In real terms, the hot dry weather of the months of June and July stressed the vines, causing some flower abortion and partial crop failure. We are haunted by the spectre of what happened in 2003 (still very fresh in our memory) and there watchfulness in Chablis for a repeat of those conditions. Fortunately the scenario of another drought was quickly avoided when the month of August arrived with its cold wet weather, allowing the situation to readjust. However our worries were not over as the heavy rains started causing other uncertainties. Then finally the clouds rolled away in September leaving the sun in control of the skies…
These very unusual climatic conditions caused an early harvest (starting mid-September). A rare and possibly unique occurrence, as harvesting began in the Chablis region about one week before the Côte d’Or.

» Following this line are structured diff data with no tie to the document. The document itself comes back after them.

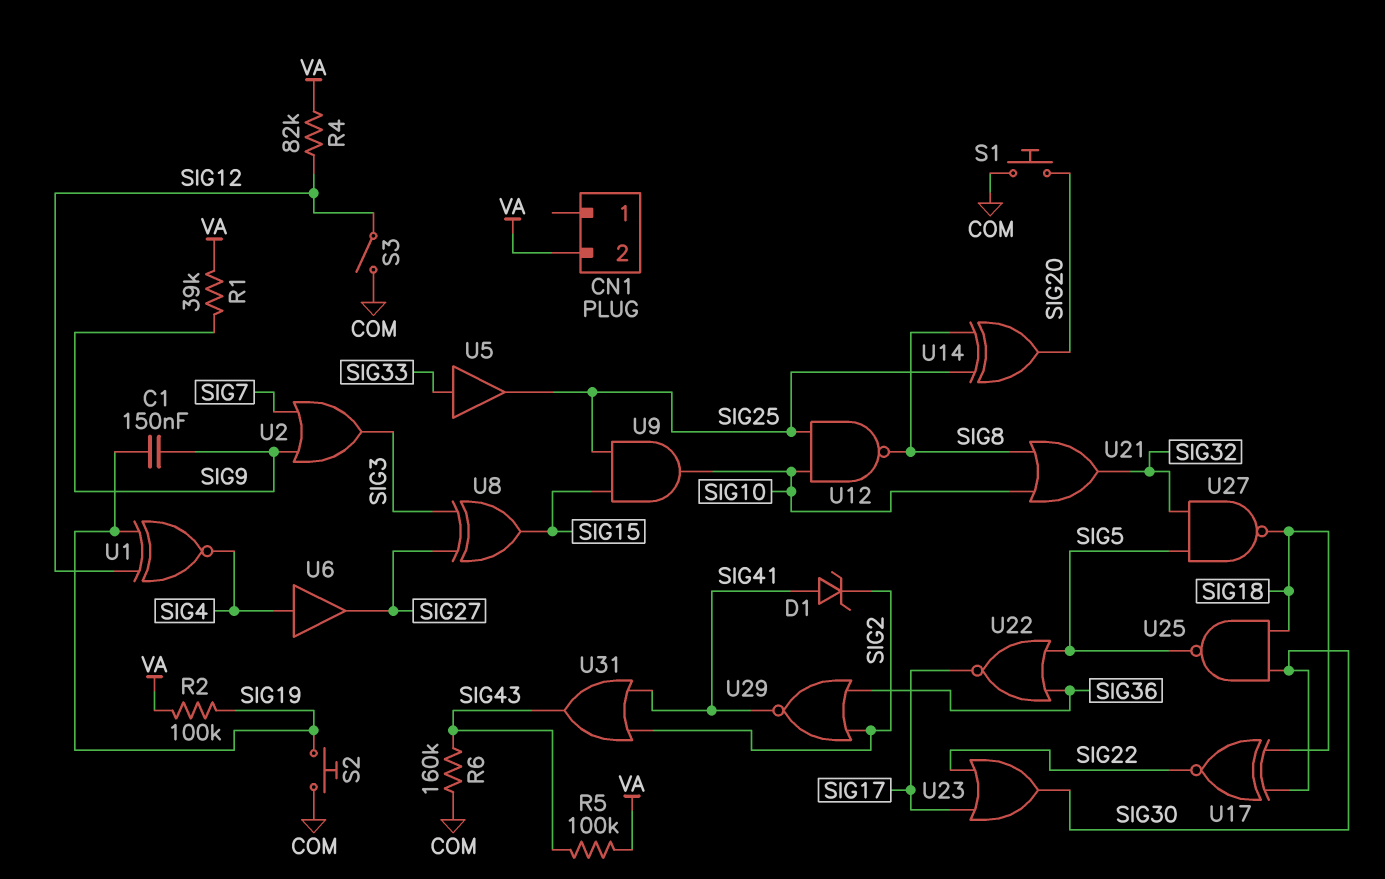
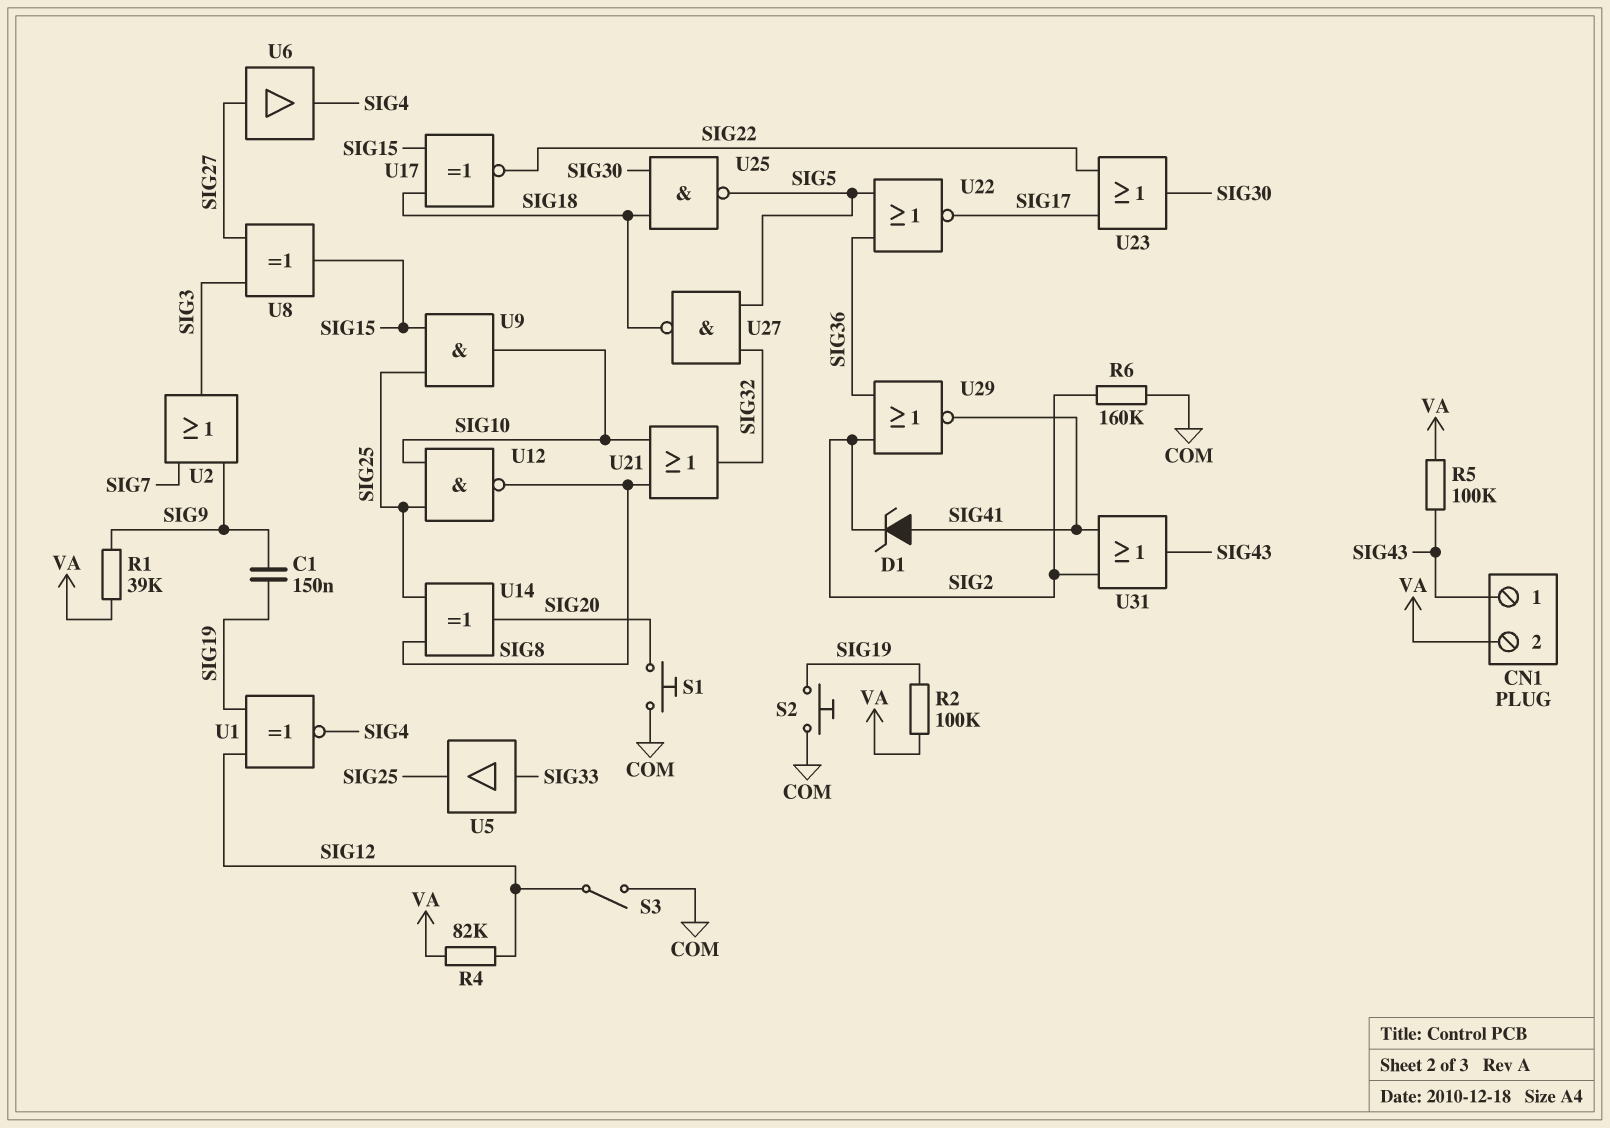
CN1 pin 1: none -> SIG43
R6: 160k (COM, SIG43) -> 160k (COM, SIG2)
U6: buffer (in SIG4, out SIG27) -> buffer (in SIG27, out SIG4)
U17: XNOR (in SIG18, in SIG30, out SIG22) -> XNOR (in SIG15, in SIG18, out SIG22)

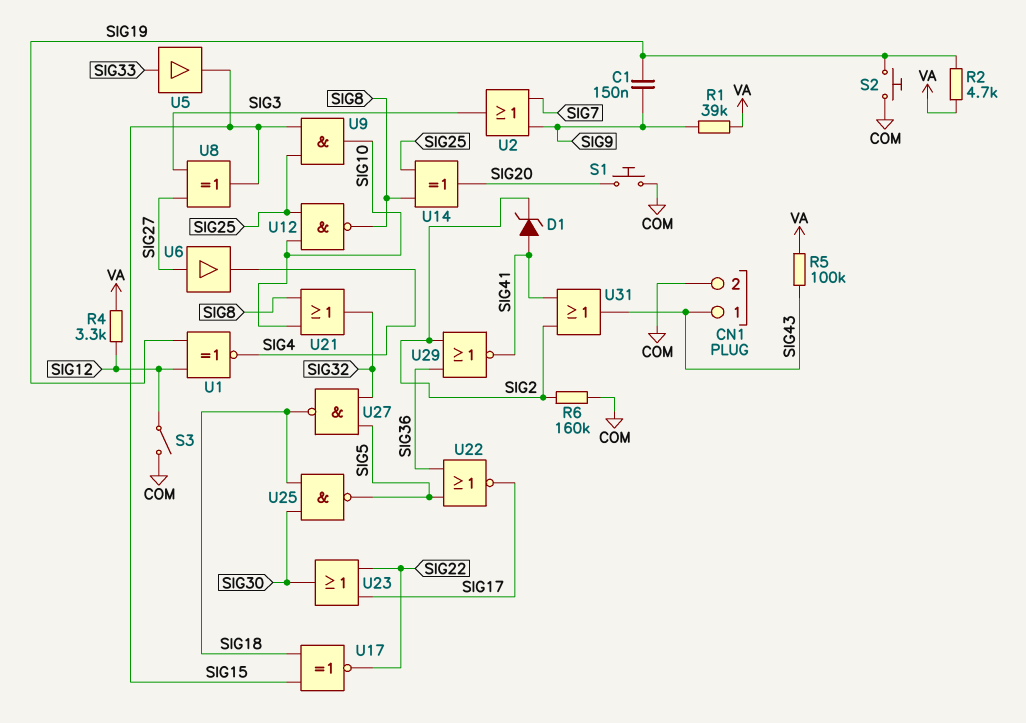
CN1 pin 2: VA -> COM
R2: 100k (SIG19, VA) -> 4.7k (SIG19, VA)
R4: 82k (SIG12, VA) -> 3.3k (SIG12, VA)
U5: buffer (in SIG33, out SIG25) -> buffer (in SIG33, out SIG15)

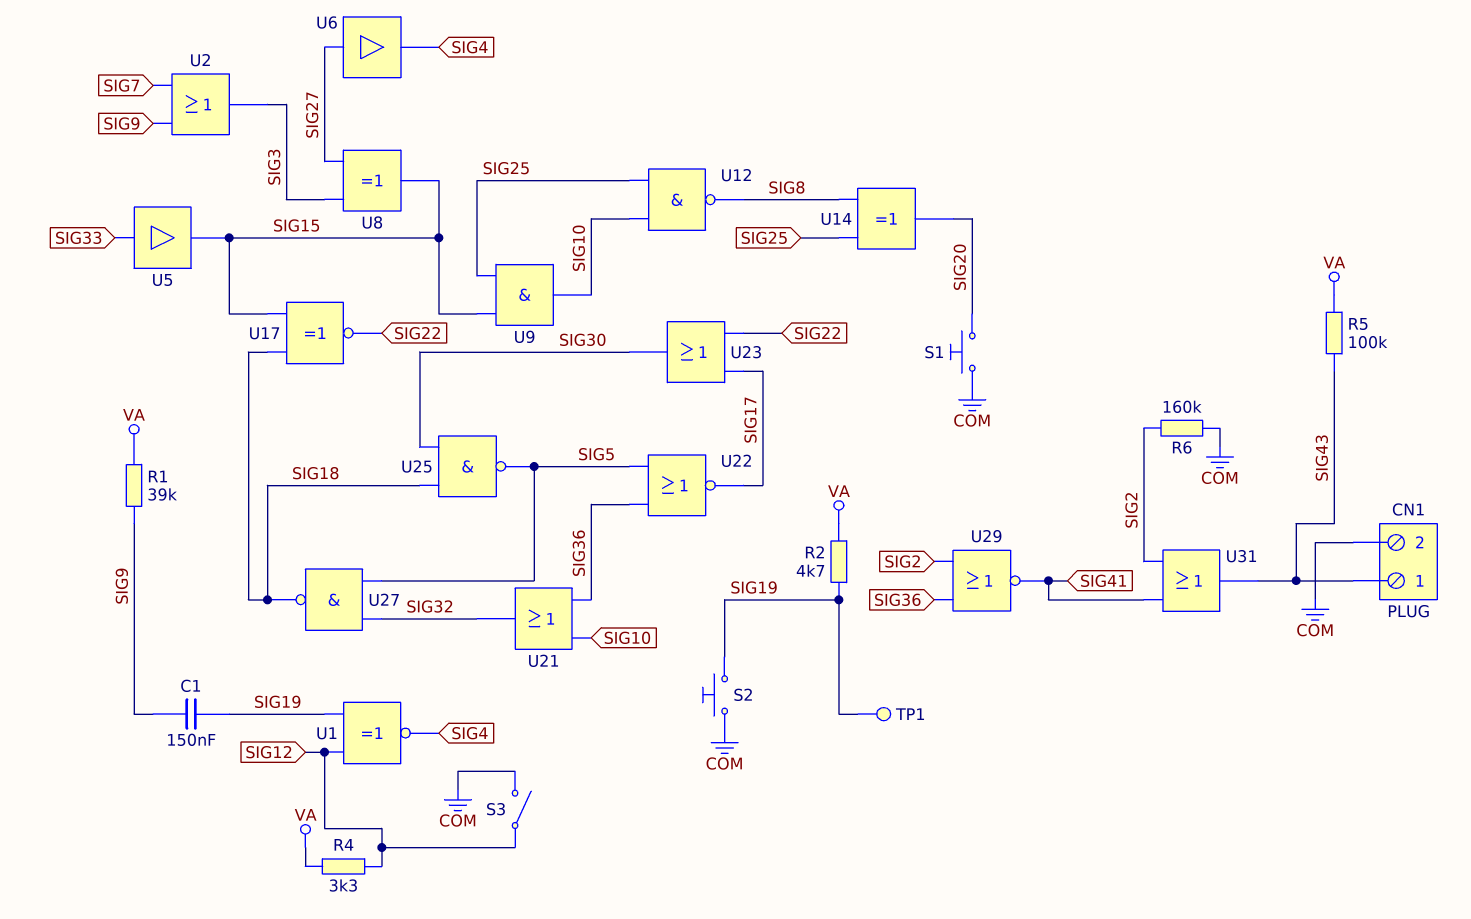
D1: zener (A SIG41, K SIG2) -> none
TP1: none -> test point (SIG19)
U21: OR (in SIG8, in SIG10, out SIG32) -> OR (in SIG10, in SIG36, out SIG32)

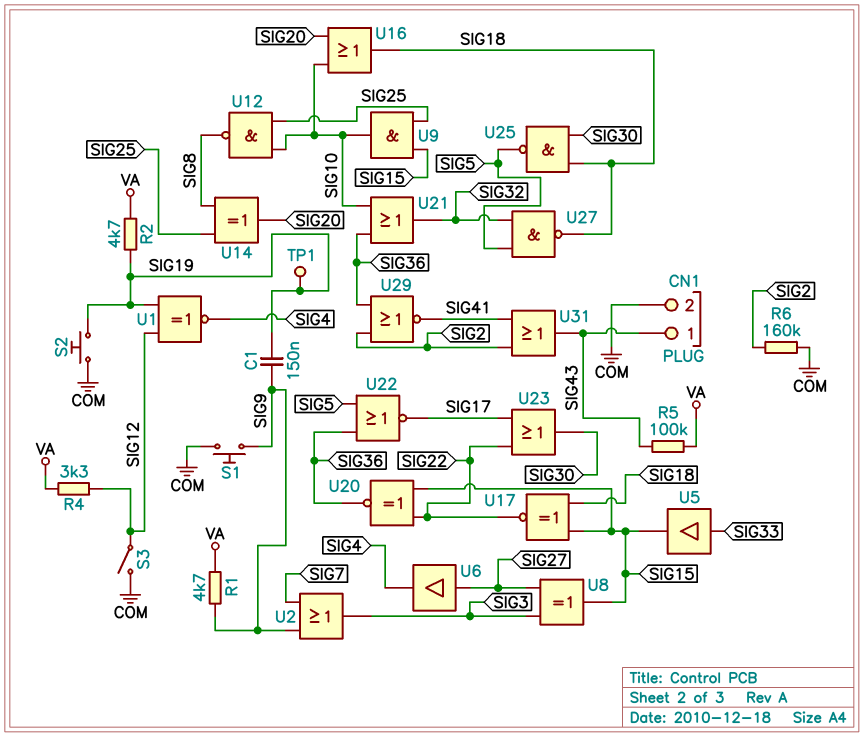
R1: 39k (SIG9, VA) -> 4.7k (SIG9, VA)
S1: button (COM, SIG20) -> button (COM, SIG9)
U16: none -> OR (in SIG10, in SIG20, out SIG18)
U20: none -> XNOR (in SIG15, in SIG22, out SIG36)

Despite its beginnings in such extreme conditions, the sugar/acidity balance for the 2006 vintage is in no way compromised.

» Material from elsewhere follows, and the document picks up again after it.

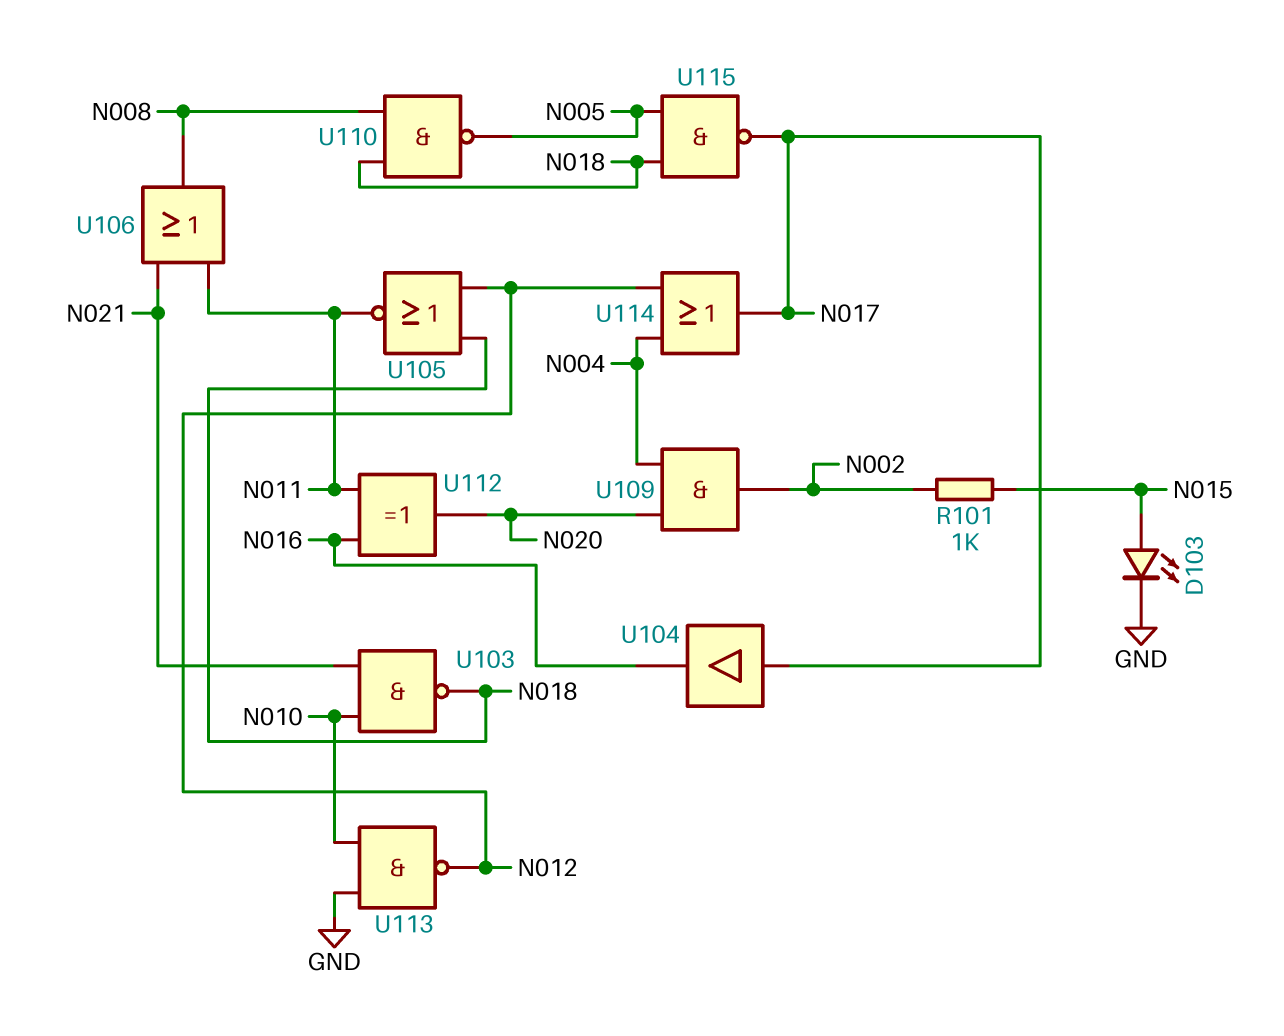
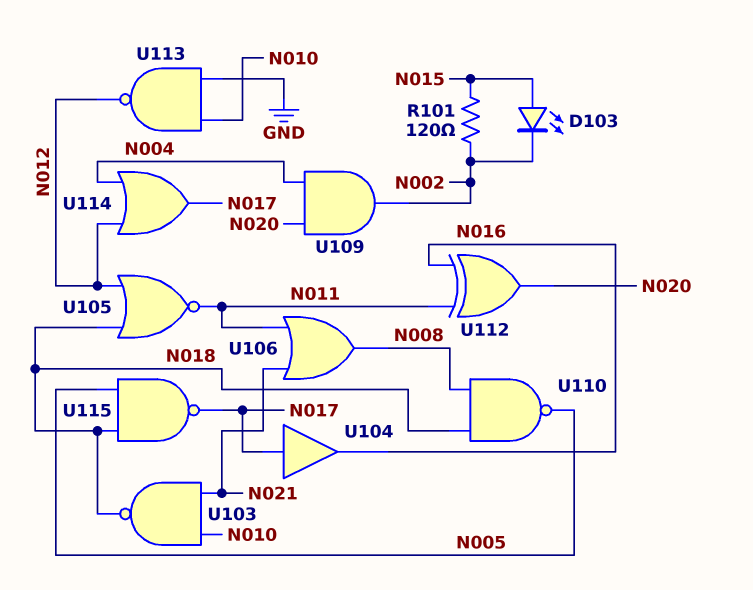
D103: LED (A N015, K GND) -> LED (A N015, K N002)
R101: 1k (N002, N015) -> 120 (N002, N015)

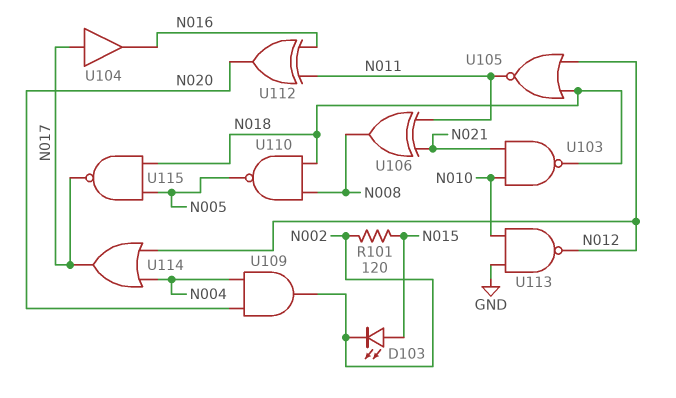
U106: OR (in N011, in N021, out N008) -> XOR (in N011, in N021, out N008)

The first tastings revealed a crisp fruit character. The 2006 vintage appears tender and enjoyable, particularly so for the Petit Chablis. Chablis wines, Premier and Grand Crus gave pear aromas, slightly spiced, thus heightening and giving more complexity to the already mouth-watering and intricate aromatic palette. The work involved with the maturing was fundamental; it allowed the discovery and capture of the tension and energy within these wines. Furthermore the tender aspect of the 2006 vintage can be appreciated as such - and not perceived as a sensation of flabbiness. So once again, La Chablisienne was able to play one of its strongest cards: its capacity to "assemble". Present in all the Chablis terroirs thanks to its members and exploring every facet of the Chablis region, this capacity to assemble and blend constitutes a unique and coveted advantage... as we have shown once again !
The Vintage 2005
Though it is always very difficult to fix one's first impressions about a year and be certain from the outset about its real nature, straight away 2005 was widely hailed as a great vintage. In fact, it is now shaping up to fulfil that early promise. With the first taste of the grapes and the musts, it was clear that a wonderfully ripe year was in store, especially since some plots showed irregularly small berry size. It thus came as no surprise that the first tastings after fermentation revealed a spectrum of very ripe aromas. Ripe Chardonnay was to the fore, showing sweet aromas of flowers, apricot and vine blossom. The curves for the yeast fermentations showed a relatively slow dynamic but there was no blockage at any time, nor any dubious smells due to a languid process. In fact, quite the opposite: the yeast appeared to take everything in its stride, seemingly happy to follow a leisurely pace which, in certain cases, has made for even greater finesse and innate complexity. These profiles have been maintained as they should be in the wines but thanks to the maturing and then bottle ageing, their complex, subtle character has been enhanced. On the palate they display an even, mouthwatering acidity throughout the tasting.
The Vintage 2004
How fearful and anxious we were for the vintage 2004, especially at the end of August. The bad weather that had persisted for several months would even less help the grapes ripe since the vines were heavily loaded that year. Fortunately, the sun would be very generous in September and keep the rain at bay. In Chablis, September always plays a decisive role in the achievement of a good vintage. And 2004 was no exception to this rule. If in 2001 it had failed to meet our expectations, September provided us this year with favourable clean conditions and a beautiful balance between sweetness and acidity. The harvest began on 29 September. Over 60% of the grapes were picked in October between Saturday 2nd and Thursday 7th. The alcoholic fermentation took place successfully, revealing a rich aromatic range, from citrus to white fruit aromas. The malo-lactic fermentation managed a balance between freshness and acidity, thus developing a very ‘chablisian’ character. Sure of the excellent result of a maturing that took place on thin fine lees, La Chablisienne managed to give birth to a classic and noble vintage.